To see as much of the world as we can,
Using the smallest carbon footprint we can,
Spending the least amount of money we can,
Making as many friends we can.

Team Red Cruising

Sporty Conditions

We invited our neighbors, Dan and Jen, to the boat. The weather was deep into the realm we call "sporty" — wind was about 15 kn, gusting into the low 20's. It was supposed to slack down to 10 kn later in the day. Summary: 15g20>10.

Sporty conditions aren't for newbie boaters. Dan and Jen have some boating experience. Since it includes whitewater kayak, SUPaddleboard, they're unlikely to be put off by some waves and splashing around.

Sporty conditions aren't really our thing, either. That's why we took so few pictures.

We dawdled: a lengthy tour of the boat; a tour of our end of the marina.

We anchored sort of near the Calvert Cliffs. The chart shows a sudden shoaling from 10' to 3'. We stayed well out in the 10' area. The bottom there seems to be harder than other places in the bay. Perhaps it's scoured by the current from Tracey's creek and Rockhold creek. On short (5:1) scope, we dragged a bit.

At first, I was thinking of trying single-reefed main. But. At the last minute, I decided that might be too much, and went for mizzen and stays'l. We poked our way along for an hour or so, a little under-canvassed, but happy to be sailing relatively flat.

We tried to tack. I thought we might be able to swing from a beam reach all the way around to the other reach. I'm now sure that Red Ranger can't make that big a change in direction. The right thing to do is to grind the mizzen all the way in to get as close-hauled as we can.

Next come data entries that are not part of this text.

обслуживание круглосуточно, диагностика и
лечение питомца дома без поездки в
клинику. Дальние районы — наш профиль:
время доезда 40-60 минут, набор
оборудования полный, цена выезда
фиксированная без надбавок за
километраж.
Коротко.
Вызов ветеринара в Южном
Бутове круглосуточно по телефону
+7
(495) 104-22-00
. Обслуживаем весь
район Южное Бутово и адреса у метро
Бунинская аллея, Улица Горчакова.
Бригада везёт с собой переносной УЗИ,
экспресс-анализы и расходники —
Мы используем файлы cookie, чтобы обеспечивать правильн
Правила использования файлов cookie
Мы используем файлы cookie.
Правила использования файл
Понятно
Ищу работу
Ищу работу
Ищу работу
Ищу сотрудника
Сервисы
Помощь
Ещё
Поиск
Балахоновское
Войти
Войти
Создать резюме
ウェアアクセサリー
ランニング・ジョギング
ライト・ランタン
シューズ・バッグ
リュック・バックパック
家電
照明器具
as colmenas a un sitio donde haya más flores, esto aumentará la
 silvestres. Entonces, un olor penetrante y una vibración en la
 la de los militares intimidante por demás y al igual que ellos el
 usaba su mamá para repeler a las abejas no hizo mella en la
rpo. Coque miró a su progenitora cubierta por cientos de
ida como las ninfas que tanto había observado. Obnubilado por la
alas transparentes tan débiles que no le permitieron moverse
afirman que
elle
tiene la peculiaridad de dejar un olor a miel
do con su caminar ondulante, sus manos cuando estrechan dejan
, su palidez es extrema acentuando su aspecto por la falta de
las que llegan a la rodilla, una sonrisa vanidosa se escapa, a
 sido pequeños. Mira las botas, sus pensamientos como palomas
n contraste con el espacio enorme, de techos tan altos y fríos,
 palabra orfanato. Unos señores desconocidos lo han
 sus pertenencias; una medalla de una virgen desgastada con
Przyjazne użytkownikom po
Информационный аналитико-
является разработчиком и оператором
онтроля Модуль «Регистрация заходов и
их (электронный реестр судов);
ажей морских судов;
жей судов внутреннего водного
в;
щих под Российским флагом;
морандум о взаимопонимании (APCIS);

It might even be possible to push the mizzen to windward to force the bow around. If I had two more people comfortable pulling ropes, I may try that some day.

After stalling out entirely, we gybed around. It's easy to do under "jib and jigger" because the mizzen is so (relatively) small. I can pass it from side to side while standing on the after deck.

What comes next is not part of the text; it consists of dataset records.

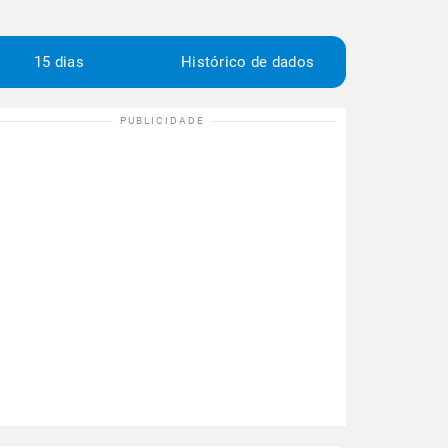
15 dias
Histórico de dados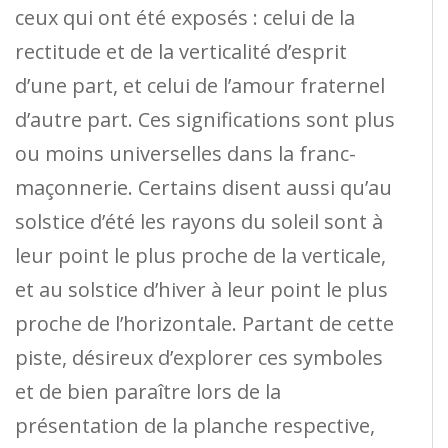
ceux qui ont été exposés : celui de la
rectitude et de la verticalité d’esprit
d’une part, et celui de l’amour fraternel
d’autre part. Ces significations sont plus
ou moins universelles dans la franc-
maçonnerie. Certains disent aussi qu’au
solstice d’été les rayons du soleil sont à
leur point le plus proche de la verticale,
et au solstice d’hiver à leur point le plus
proche de l’horizontale. Partant de cette
piste, désireux d’explorer ces symboles
et de bien paraître lors de la
présentation de la planche respective,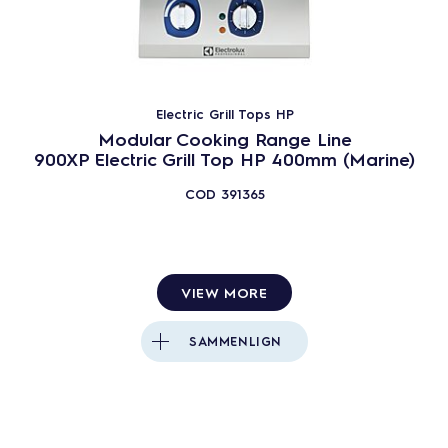
Electric Grill Tops HP
Modular Cooking Range Line
900XP Electric Grill Top HP 400mm (Marine)
COD
391365
VIEW MORE
SAMMENLIGN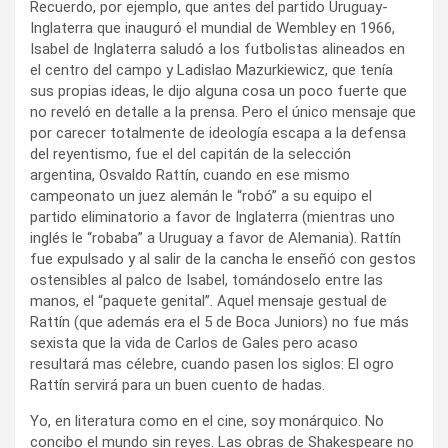
Recuerdo, por ejemplo, que antes del partido Uruguay-
Inglaterra que inauguró el mundial de Wembley en 1966,
Isabel de Inglaterra saludó a los futbolistas alineados en
el centro del campo y Ladislao Mazurkiewicz, que tenía
sus propias ideas, le dijo alguna cosa un poco fuerte que
no reveló en detalle a la prensa. Pero el único mensaje que
por carecer totalmente de ideología escapa a la defensa
del reyentismo, fue el del capitán de la selección
argentina, Osvaldo Rattín, cuando en ese mismo
campeonato un juez alemán le “robó” a su equipo el
partido eliminatorio a favor de Inglaterra (mientras uno
inglés le “robaba” a Uruguay a favor de Alemania). Rattín
fue expulsado y al salir de la cancha le enseñó con gestos
ostensibles al palco de Isabel, tomándoselo entre las
manos, el “paquete genital”. Aquel mensaje gestual de
Rattín (que además era el 5 de Boca Juniors) no fue más
sexista que la vida de Carlos de Gales pero acaso
resultará mas célebre, cuando pasen los siglos: El ogro
Rattín servirá para un buen cuento de hadas.
Yo, en literatura como en el cine, soy monárquico. No
concibo el mundo sin reyes. Las obras de Shakespeare no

Later in the afternoon — 15:00 ish — the wind finally started to slack off. We pulled out the Yankee.

CA pushed the boat speed to 7.1 kn on a regular basis and 7.2 kn when the residual 20+ kn gust hit us.

This is about the fastest we've ever sailed. It's getting close to hull speed (~8.2 kn) Since high tide was 3:30, I don't think we had much current added in to our speed.

Trimming the yankee under those conditions is difficult. It's almost impossible to turn the winch. I found an on-line sail power calculator. I plugged in the P, E, I, and J measurements for a Whitby (13m, 4.5m, 15m, 5.6m). LP for our yankee is 90%. This nets out to 1100 pounds of force (510 Kg). Half a ton. That seems to model what I was observing.

Foredeck Sunshade
View of the foredeck sunshade scooping the wind

I think it's CA's skill at the wheel made it possible. She says the new B&G instruments are a huge help. Specifically, the rudder position indicator. Previously, she'd fight the wheel, presuming that it was somehow her fault Red Ranger kept pointing up into the wind. Now she can see how much rudder she's got: this means she can have me adjust sail trim to better balance the helm. Less fighting means more forward motion. It's like getting a new boat. Seriously.

Sun Shades and Awnings

After a great afternoon with friends, sailing. CA made the sunshade-windscoop for the bow.

The idea is to keep direct sun off the V-berth as well as catch the breeze when we're at anchor. It rigs quickly and wraps up into a tiny bundle of fabric when not in use. We think this will be very handy when the conditions are too sporty to sail.